Tips For Successful Home Composting
Place the compost bin on bare soil, preferably not on concrete or tarmac. This enables the worms, insects and micro-organisms to work their way into the bin to help break down the materials. It also allows any excess moisture to drain away to prevent the composting material from getting water logged.
Locate the compost bin in an area where it will receive sunlight for all or part of the day. The heat will help speed up the composting process.
Getting The Right Balance
Adding a mixture of greens and browns in equal proportions will speed up the composting process. Adding too many greens will produce a smelly sludge. If too many browns are added there will not be enough moisture or bacteria in the bin to kick start the composting process. It is better to add materials little and often rather than in big loads.

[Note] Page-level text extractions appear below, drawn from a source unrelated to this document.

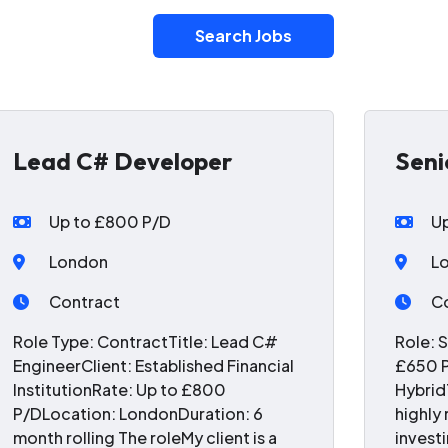
Search Jobs
Lead C# Developer
Seni
Up to £800 P/D
U
London
L
Contract
C
Role Type: ContractTitle: Lead C#
Role: 
EngineerClient: Established Financial
£650 P
InstitutionRate: Up to £800
Hybrid
P/DLocation: LondonDuration: 6
highly
month rolling The roleMy client is a
invest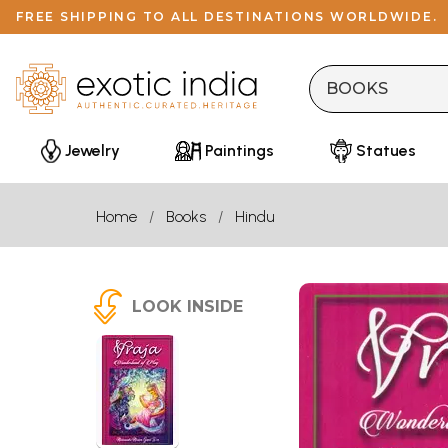
FREE SHIPPING TO ALL DESTINATIONS WORLDWIDE.
Jewelry
Paintings
Statues
Home
Books
Hindu
LOOK INSIDE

The compost should feel like a wrung out sponge. If you add a balance of greens and browns to the compost bin the moisture content should be just right. To prevent water-logging make sure the bin is covered to keep the rain out. If the compost heap does get too wet, simply add more brown materials such as hay and straw to absorb the excess moisture. Water the heap if dry.
Aerating The Compost
Turn, stir and mix the materials in the compost bin about once a month. This will aerate the mixture and provide the worms, insects and micro-organisms with more oxygen which will aid them with their composting work.
Adding nettle tops, grass clippings and chicken or pig manure can help speed up the composting process - but remember to add a balance of browns too.
Shredding and chopping materials into smaller pieces will also speed up the composting process.
Your finished compost should be found in the bottom of the bin and it will be rich and dark in colour. You may need to dig off the top part of your compost and leave it to break down for a bit longer.